▶ _Required work_
The lines needed are those from the start of the records through the line holding "Fig. 11. Relationships", each copied exactly.
• • • • •
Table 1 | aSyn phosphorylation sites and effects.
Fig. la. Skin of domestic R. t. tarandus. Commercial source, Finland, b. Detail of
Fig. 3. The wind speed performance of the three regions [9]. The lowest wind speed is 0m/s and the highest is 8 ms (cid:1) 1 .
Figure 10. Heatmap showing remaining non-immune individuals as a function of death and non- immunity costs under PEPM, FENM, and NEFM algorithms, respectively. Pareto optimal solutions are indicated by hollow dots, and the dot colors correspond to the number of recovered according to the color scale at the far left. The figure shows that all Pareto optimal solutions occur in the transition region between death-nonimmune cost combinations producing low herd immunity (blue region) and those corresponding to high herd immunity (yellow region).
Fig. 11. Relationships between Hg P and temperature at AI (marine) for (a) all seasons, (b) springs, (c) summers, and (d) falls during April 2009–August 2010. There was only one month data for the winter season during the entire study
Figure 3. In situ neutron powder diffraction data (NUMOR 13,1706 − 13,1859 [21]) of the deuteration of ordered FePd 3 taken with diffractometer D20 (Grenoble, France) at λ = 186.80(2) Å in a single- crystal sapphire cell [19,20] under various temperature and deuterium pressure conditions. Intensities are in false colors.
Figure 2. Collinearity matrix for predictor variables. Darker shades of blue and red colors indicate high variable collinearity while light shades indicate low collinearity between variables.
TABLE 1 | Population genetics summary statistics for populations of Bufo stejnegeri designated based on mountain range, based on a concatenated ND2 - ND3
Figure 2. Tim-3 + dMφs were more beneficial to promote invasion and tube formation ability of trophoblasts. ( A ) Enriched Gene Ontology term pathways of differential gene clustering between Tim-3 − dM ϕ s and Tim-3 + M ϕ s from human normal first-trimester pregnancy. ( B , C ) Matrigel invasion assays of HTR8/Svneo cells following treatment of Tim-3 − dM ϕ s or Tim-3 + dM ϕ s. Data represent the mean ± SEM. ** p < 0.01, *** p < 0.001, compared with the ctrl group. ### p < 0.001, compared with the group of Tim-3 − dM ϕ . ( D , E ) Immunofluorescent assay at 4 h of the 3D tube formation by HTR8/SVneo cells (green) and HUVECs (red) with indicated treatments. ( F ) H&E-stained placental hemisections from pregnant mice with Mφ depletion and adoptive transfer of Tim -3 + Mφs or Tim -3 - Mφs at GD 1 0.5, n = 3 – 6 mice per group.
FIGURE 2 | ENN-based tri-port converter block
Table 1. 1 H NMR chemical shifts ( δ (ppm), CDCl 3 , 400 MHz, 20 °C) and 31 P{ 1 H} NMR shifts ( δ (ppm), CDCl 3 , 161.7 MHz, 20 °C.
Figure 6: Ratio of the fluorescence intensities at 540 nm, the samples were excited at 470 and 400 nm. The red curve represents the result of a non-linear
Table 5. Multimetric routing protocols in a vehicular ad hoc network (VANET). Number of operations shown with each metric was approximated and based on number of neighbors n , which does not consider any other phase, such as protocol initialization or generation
• • • • •
▶ _Output below_
Table 1 | aSyn phosphorylation sites and effects.
Fig. la. Skin of domestic R. t. tarandus. Commercial source, Finland, b. Detail of
Fig. 3. The wind speed performance of the three regions [9]. The lowest wind speed is 0m/s and the highest is 8 ms (cid:1) 1 .
Figure 10. Heatmap showing remaining non-immune individuals as a function of death and non- immunity costs under PEPM, FENM, and NEFM algorithms, respectively. Pareto optimal solutions are indicated by hollow dots, and the dot colors correspond to the number of recovered according to the color scale at the far left. The figure shows that all Pareto optimal solutions occur in the transition region between death-nonimmune cost combinations producing low herd immunity (blue region) and those corresponding to high herd immunity (yellow region).
Fig. 11. Relationships between Hg P and temperature at AI (marine) for (a) all seasons, (b) springs, (c) summers, and (d) falls during April 2009–August 2010. There was only one month data for the winter season during the entire study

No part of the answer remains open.